===== Exercise inputs =====
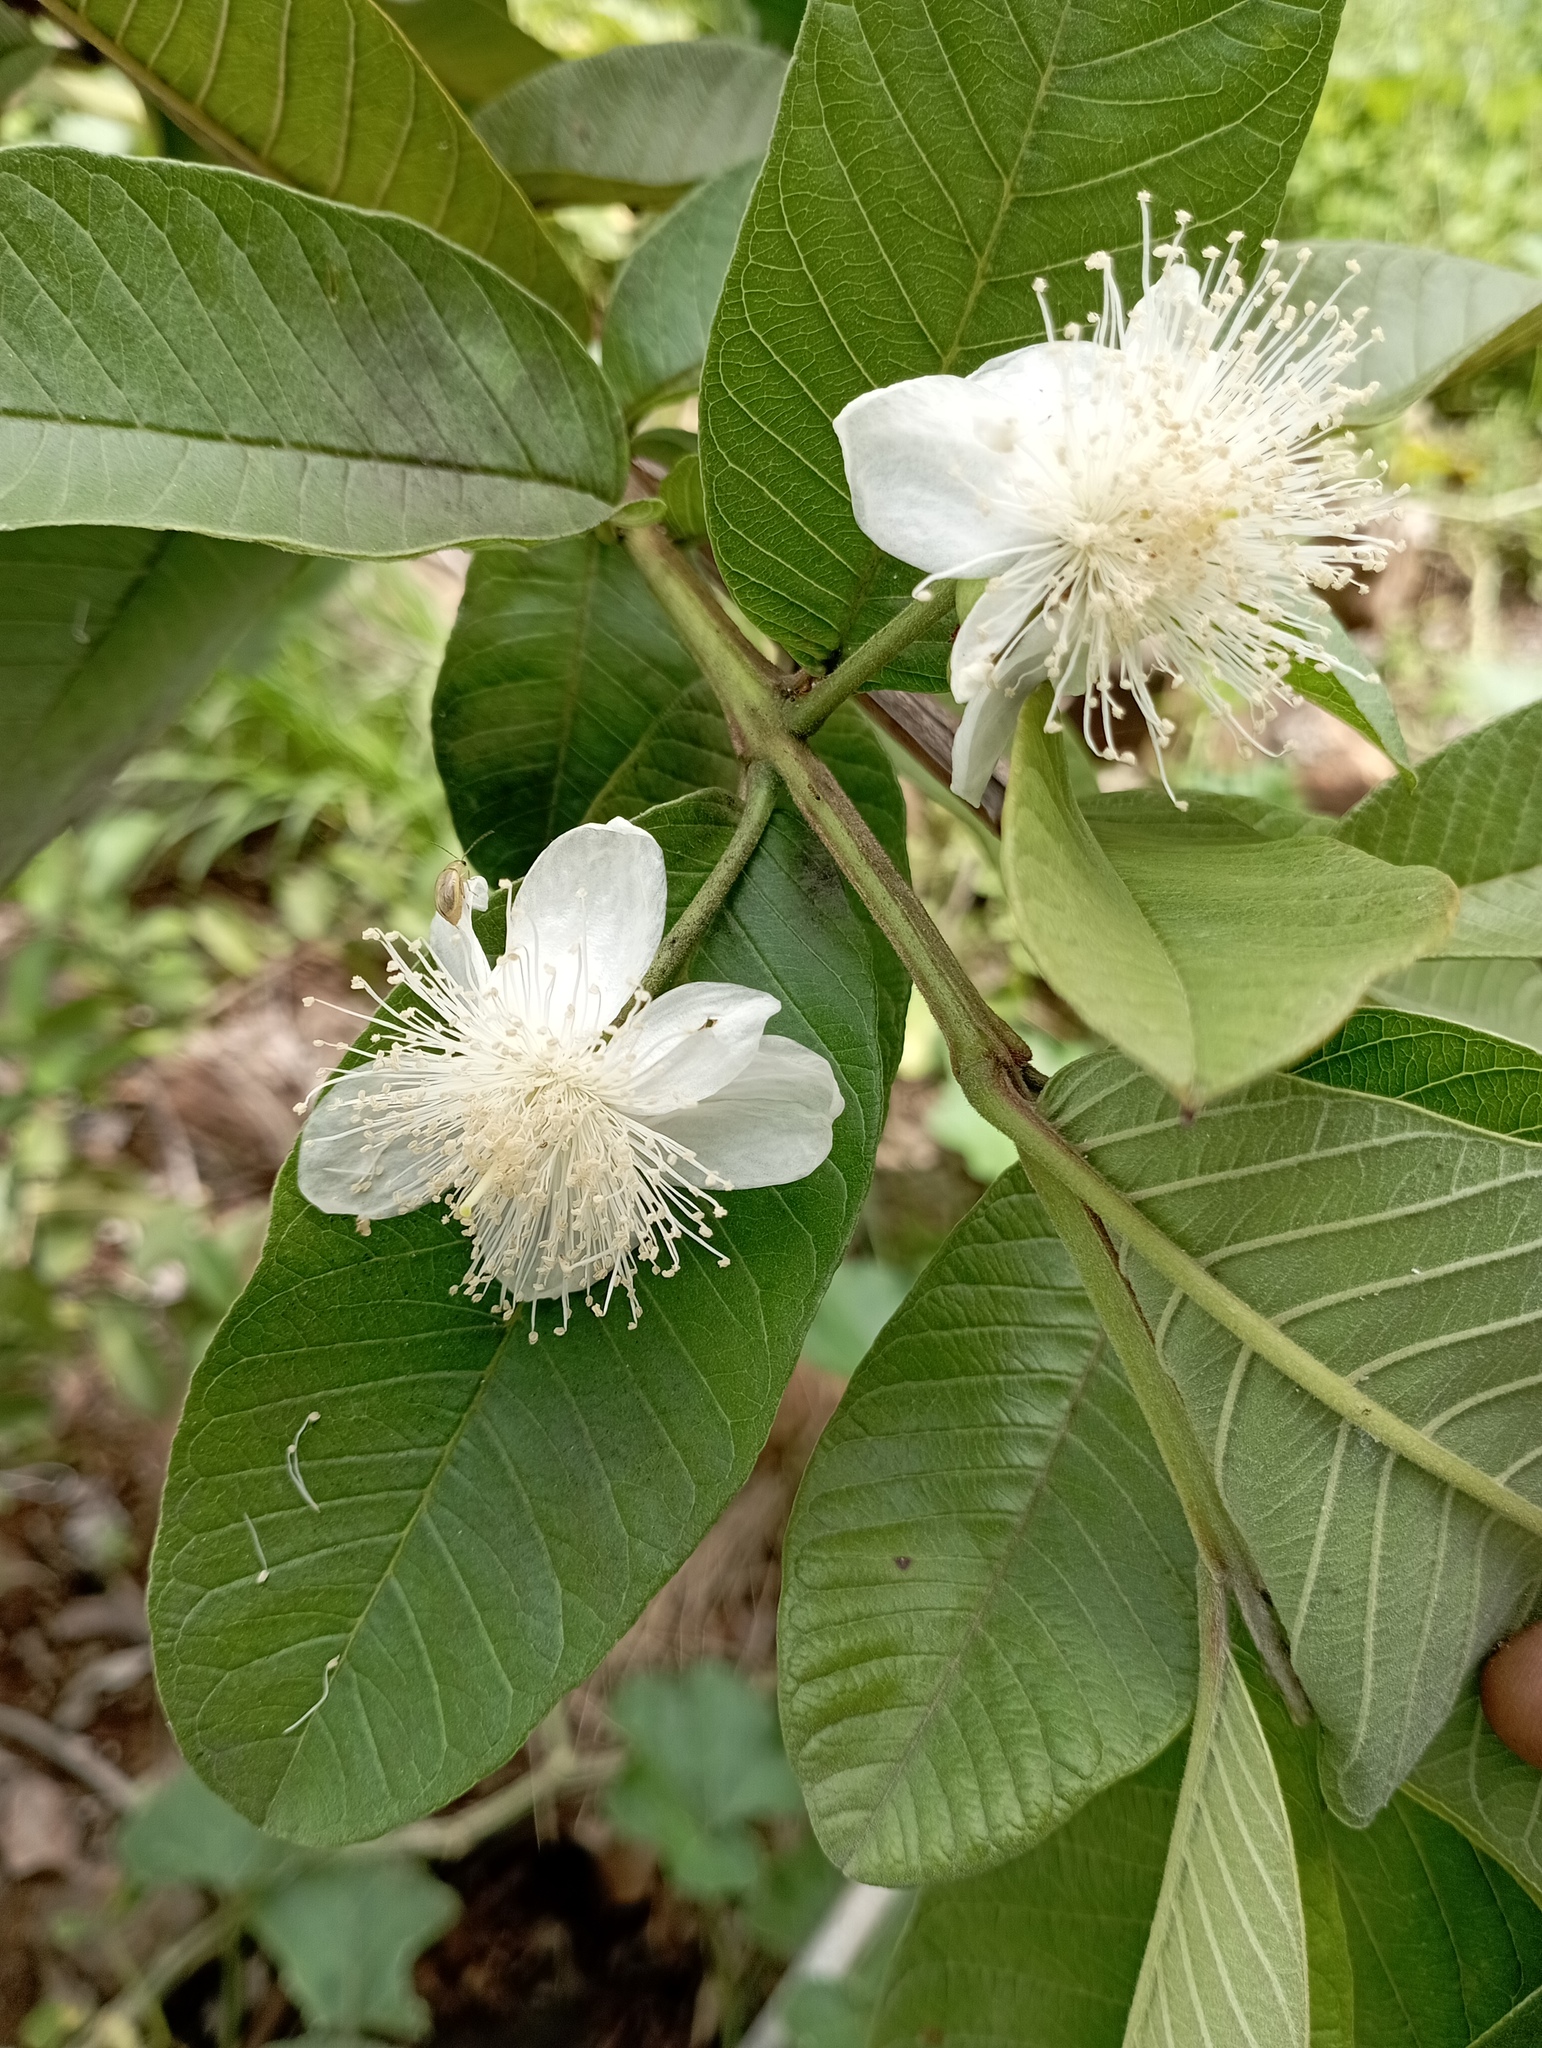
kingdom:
=====
===== Exercise inputs =====
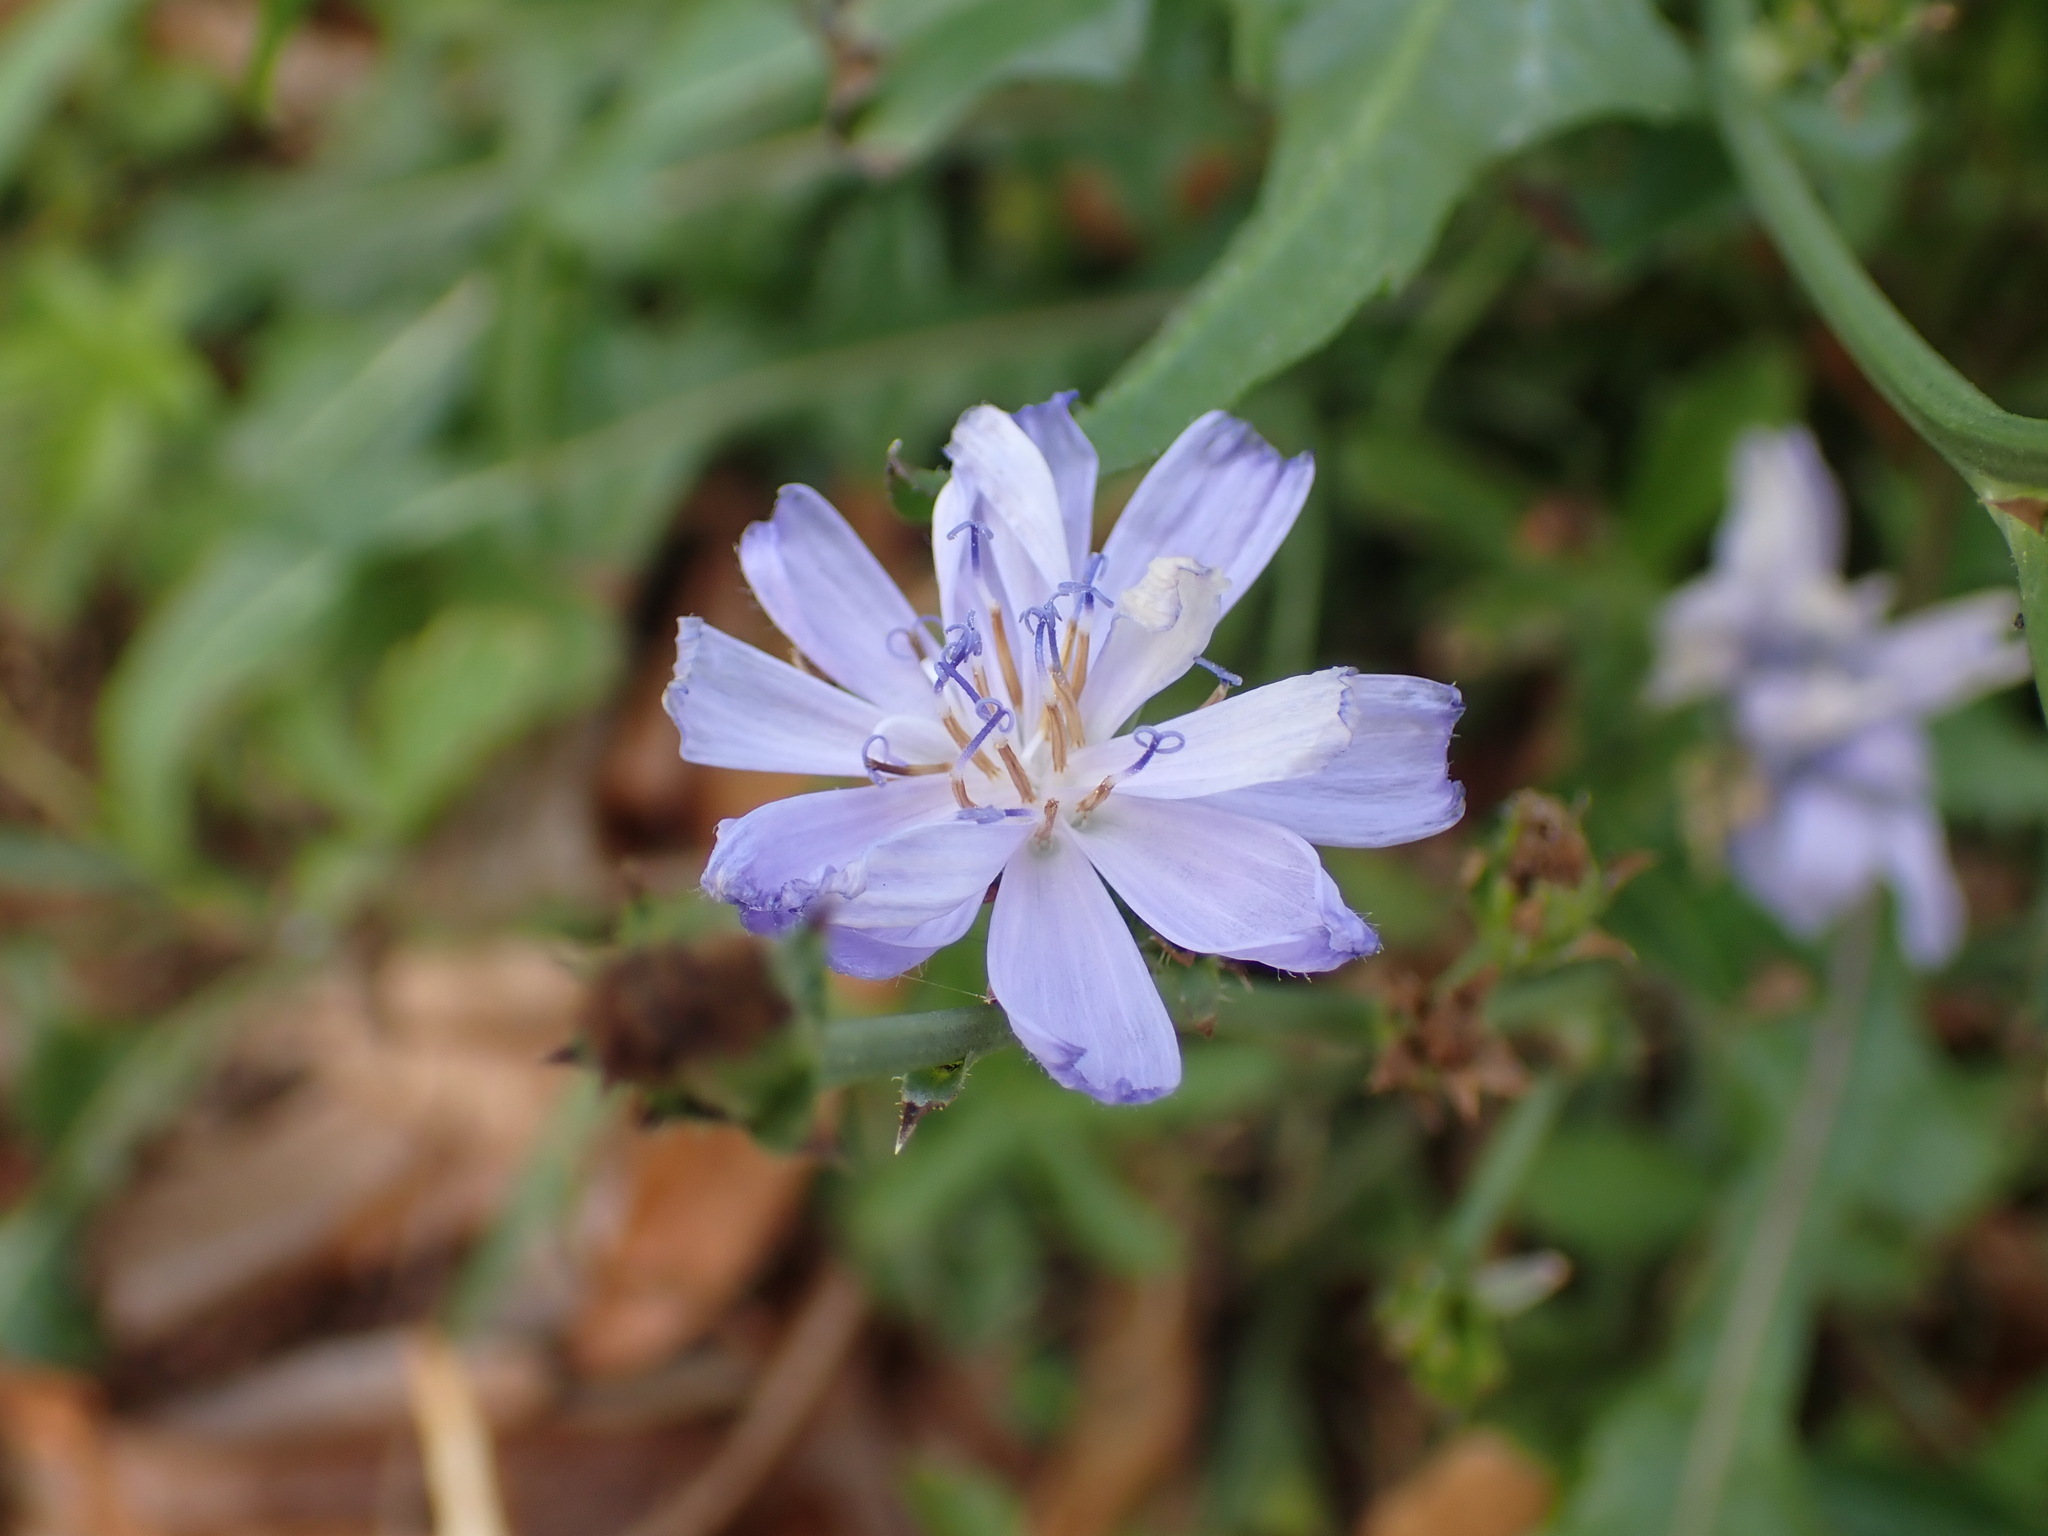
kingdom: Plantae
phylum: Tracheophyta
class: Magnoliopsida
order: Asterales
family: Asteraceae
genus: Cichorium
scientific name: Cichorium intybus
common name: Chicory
=====
Given task ->
Could you quote the data word for word, starting at the line that contains "order: Asterales" and ending at the line that contains "common name: Chicory", with both of those lines included?

Solution for this problem ->
order: Asterales
family: Asteraceae
genus: Cichorium
scientific name: Cichorium intybus
common name: Chicory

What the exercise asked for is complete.